= EXERCISE DESCRIPTION =
Print the records below verbatim, from their first line through the line holding "True or false: Ostvareno", inclusive.

= DATA RECORDS =
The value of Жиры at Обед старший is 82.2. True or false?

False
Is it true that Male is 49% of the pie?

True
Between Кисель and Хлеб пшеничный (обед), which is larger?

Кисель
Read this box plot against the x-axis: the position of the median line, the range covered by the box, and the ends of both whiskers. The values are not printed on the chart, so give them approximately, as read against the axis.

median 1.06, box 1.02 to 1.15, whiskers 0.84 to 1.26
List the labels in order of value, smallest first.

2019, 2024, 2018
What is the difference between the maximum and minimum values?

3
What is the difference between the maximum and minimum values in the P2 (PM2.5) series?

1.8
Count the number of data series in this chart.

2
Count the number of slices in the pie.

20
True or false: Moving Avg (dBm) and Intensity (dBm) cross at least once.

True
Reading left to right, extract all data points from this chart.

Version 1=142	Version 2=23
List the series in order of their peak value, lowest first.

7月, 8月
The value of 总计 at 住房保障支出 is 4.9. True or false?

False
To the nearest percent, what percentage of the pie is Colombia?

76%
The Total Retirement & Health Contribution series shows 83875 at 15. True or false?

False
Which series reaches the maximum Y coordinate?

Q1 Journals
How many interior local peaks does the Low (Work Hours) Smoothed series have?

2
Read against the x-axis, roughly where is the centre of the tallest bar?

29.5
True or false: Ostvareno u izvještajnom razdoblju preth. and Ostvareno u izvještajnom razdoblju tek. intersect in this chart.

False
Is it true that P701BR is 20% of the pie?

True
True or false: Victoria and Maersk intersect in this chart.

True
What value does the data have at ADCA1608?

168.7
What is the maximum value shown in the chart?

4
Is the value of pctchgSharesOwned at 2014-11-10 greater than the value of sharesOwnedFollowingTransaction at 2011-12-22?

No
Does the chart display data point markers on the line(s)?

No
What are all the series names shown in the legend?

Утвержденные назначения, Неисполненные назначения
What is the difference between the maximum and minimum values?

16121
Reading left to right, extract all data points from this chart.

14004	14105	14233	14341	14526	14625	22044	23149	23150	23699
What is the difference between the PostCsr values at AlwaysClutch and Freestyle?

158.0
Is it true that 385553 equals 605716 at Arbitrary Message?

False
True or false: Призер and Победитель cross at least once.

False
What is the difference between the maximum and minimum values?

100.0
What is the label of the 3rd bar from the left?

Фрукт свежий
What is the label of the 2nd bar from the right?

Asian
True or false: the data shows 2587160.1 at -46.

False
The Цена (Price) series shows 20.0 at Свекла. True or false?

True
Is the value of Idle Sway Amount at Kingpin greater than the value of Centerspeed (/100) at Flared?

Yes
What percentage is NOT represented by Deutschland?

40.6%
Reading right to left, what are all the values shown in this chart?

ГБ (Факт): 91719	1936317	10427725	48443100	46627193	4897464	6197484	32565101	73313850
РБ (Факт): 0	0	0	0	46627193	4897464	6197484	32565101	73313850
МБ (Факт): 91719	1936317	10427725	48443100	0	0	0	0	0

= SOLUTION TO THIS TASK =
The value of Жиры at Обед старший is 82.2. True or false?

False
Is it true that Male is 49% of the pie?

True
Between Кисель and Хлеб пшеничный (обед), which is larger?

Кисель
Read this box plot against the x-axis: the position of the median line, the range covered by the box, and the ends of both whiskers. The values are not printed on the chart, so give them approximately, as read against the axis.

median 1.06, box 1.02 to 1.15, whiskers 0.84 to 1.26
List the labels in order of value, smallest first.

2019, 2024, 2018
What is the difference between the maximum and minimum values?

3
What is the difference between the maximum and minimum values in the P2 (PM2.5) series?

1.8
Count the number of data series in this chart.

2
Count the number of slices in the pie.

20
True or false: Moving Avg (dBm) and Intensity (dBm) cross at least once.

True
Reading left to right, extract all data points from this chart.

Version 1=142	Version 2=23
List the series in order of their peak value, lowest first.

7月, 8月
The value of 总计 at 住房保障支出 is 4.9. True or false?

False
To the nearest percent, what percentage of the pie is Colombia?

76%
The Total Retirement & Health Contribution series shows 83875 at 15. True or false?

False
Which series reaches the maximum Y coordinate?

Q1 Journals
How many interior local peaks does the Low (Work Hours) Smoothed series have?

2
Read against the x-axis, roughly where is the centre of the tallest bar?

29.5
True or false: Ostvareno u izvještajnom razdoblju preth. and Ostvareno u izvještajnom razdoblju tek. intersect in this chart.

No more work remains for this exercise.